## [WHAT TO WORK ON]
Please write out all of the entries beneath this line exactly, skipping the pictures.

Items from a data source
◇ ◇ ◇ ◇ ◇

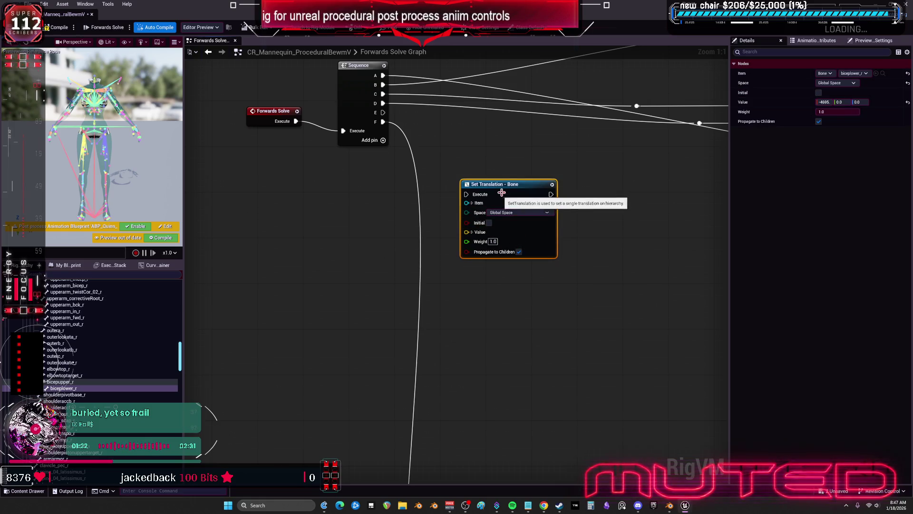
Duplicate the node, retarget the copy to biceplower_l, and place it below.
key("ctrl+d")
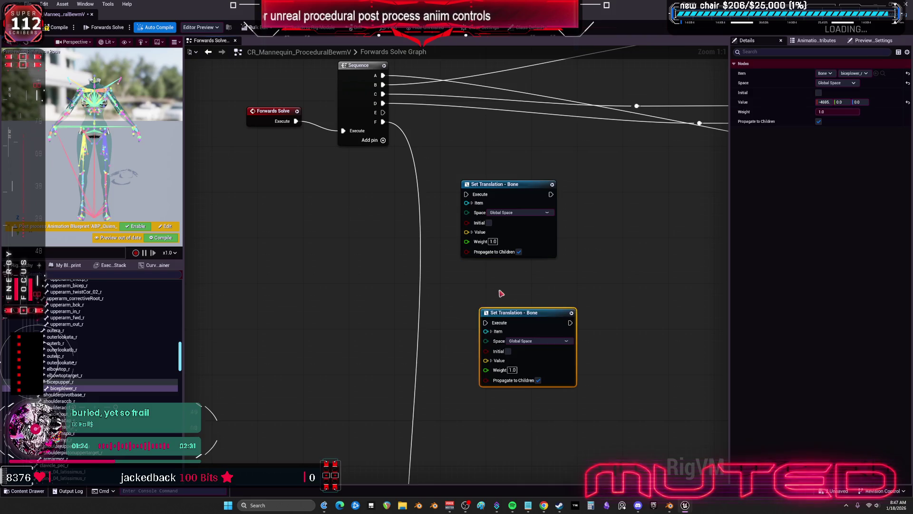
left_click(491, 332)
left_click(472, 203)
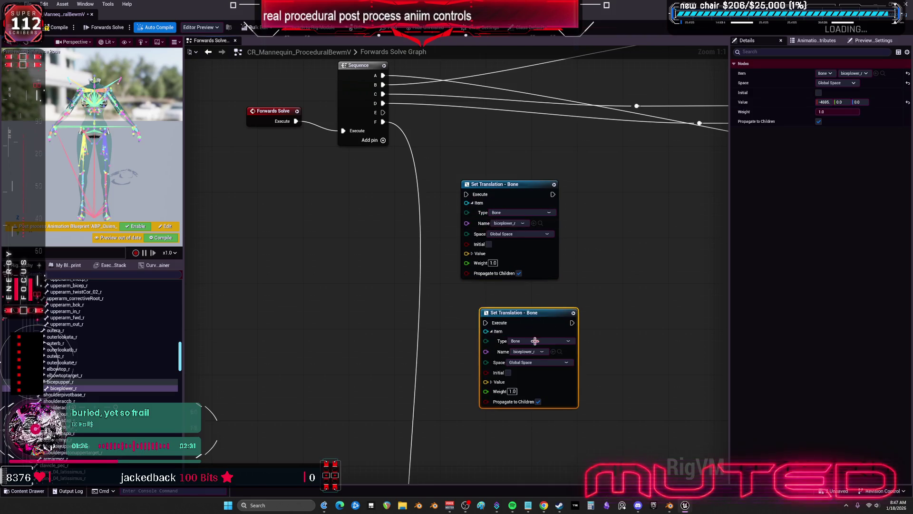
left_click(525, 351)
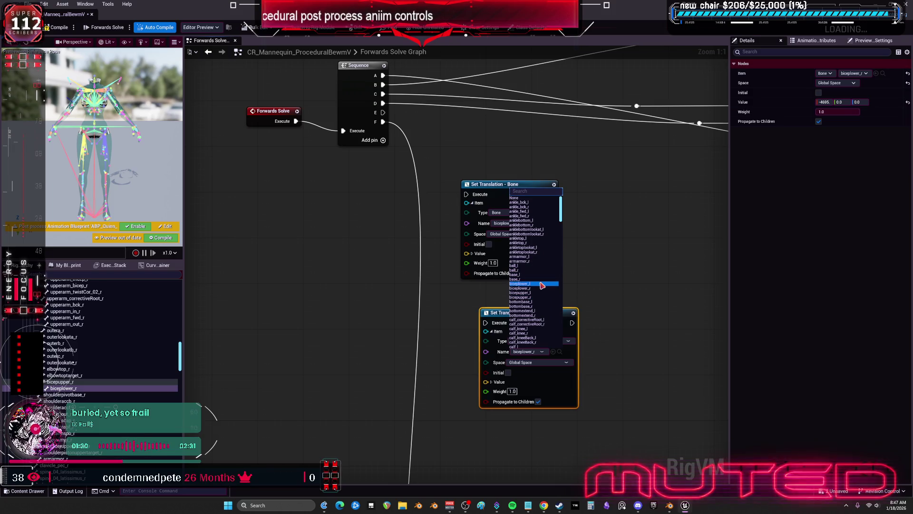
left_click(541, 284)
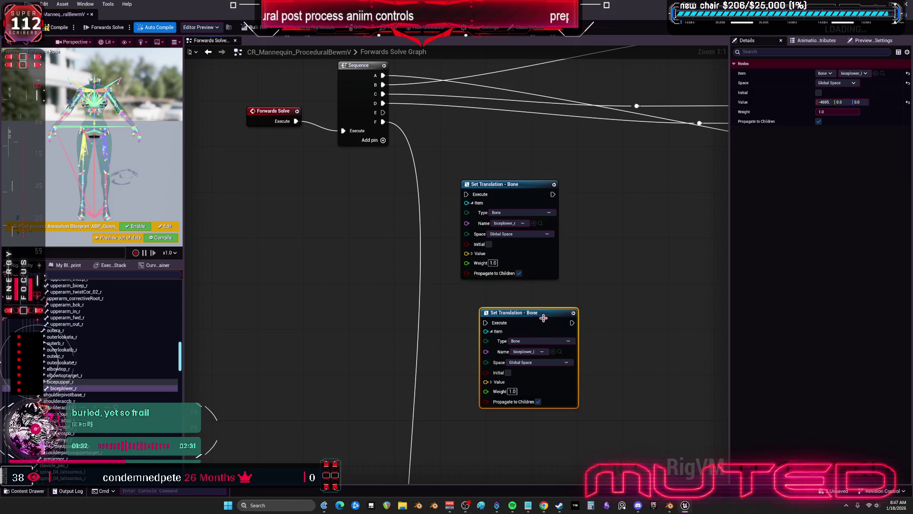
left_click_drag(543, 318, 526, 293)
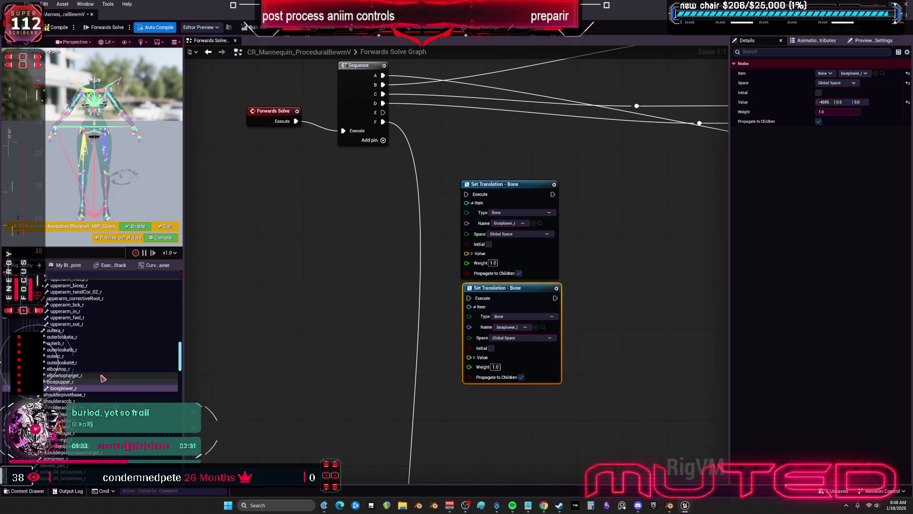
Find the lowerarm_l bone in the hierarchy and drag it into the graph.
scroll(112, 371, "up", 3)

◇ ◇ ◇ ◇ ◇

## [SOLUTION TO THIS TASK]
Duplicate the node, retarget the copy to biceplower_l, and place it below.
key("ctrl+d")
left_click(491, 332)
left_click(472, 203)
left_click(525, 351)
left_click(541, 284)
left_click_drag(543, 318, 526, 293)
Find the lowerarm_l bone in the hierarchy and drag it into the graph.
scroll(112, 371, "up", 3)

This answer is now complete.